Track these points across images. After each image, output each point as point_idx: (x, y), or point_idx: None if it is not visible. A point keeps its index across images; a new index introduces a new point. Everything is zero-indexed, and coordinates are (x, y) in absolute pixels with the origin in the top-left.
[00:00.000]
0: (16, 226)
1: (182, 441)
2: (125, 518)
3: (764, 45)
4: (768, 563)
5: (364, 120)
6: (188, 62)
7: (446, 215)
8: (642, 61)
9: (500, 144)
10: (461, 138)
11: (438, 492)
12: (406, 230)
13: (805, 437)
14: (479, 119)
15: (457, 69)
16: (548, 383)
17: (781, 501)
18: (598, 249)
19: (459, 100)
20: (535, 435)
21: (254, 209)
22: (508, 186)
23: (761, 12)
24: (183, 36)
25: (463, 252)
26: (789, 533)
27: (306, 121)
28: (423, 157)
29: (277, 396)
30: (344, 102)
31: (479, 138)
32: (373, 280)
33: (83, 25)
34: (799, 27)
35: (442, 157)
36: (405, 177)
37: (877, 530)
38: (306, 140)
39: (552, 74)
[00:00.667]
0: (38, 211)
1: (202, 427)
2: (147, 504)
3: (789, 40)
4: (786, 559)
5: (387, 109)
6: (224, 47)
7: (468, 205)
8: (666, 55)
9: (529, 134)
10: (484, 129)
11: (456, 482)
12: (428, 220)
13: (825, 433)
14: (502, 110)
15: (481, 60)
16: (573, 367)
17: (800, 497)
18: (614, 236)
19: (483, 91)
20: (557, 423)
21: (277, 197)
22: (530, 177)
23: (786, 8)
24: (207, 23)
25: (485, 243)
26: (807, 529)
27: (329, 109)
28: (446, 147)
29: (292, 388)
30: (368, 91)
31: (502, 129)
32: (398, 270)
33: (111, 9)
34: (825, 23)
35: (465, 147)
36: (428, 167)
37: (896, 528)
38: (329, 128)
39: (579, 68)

▬▬▬▬▬▬▬▬▬▬

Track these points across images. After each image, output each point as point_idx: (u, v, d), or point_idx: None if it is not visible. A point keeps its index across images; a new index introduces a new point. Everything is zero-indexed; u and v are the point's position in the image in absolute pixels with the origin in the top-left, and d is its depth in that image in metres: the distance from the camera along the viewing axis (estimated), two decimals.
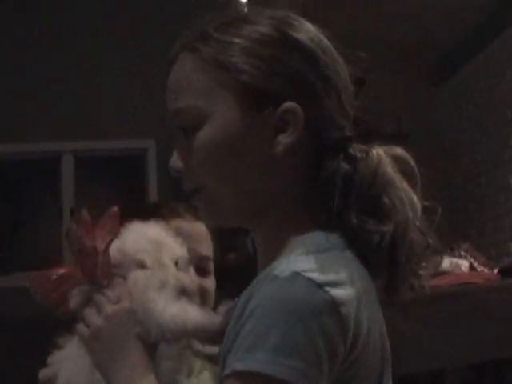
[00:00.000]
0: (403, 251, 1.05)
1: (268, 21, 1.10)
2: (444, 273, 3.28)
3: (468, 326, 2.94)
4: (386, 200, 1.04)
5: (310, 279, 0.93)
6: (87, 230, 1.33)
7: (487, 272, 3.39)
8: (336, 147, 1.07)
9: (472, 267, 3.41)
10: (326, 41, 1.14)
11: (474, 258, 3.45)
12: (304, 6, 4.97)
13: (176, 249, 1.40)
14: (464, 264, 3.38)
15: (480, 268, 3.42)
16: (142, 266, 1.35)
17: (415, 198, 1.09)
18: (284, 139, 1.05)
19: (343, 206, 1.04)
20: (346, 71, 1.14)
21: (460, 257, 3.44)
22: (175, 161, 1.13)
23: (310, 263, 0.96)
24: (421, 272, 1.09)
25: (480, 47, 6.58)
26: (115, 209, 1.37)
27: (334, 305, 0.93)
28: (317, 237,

▬▬▬▬▬▬▬▬▬▬

▸ TO DO:
Read through the lines above and collect those that contain the string "each".

▸ OUTPUT BELOW:
Track these points across images. After each image, output each point as point_idx: (x, y), or point_idx: None if it is not visible. A point keeps its index across images; a new index introduces a new point. Everything is zero-indexed, and coordinates are (x, y) in absolute pixels with the origin in the top-left.
Track these points across images. After each image, output each point as point_idx: (u, v, d), or point_idx: None if it is not visible. A point keeps its index across images; a new index introduces a new point. Everything is zero-indexed; u and v are the point's position in the image in absolute pixels with the origin in the top-left, and d is its depth in that image in metres: the distance from the camera along the viewing axis (estimated), two decimals.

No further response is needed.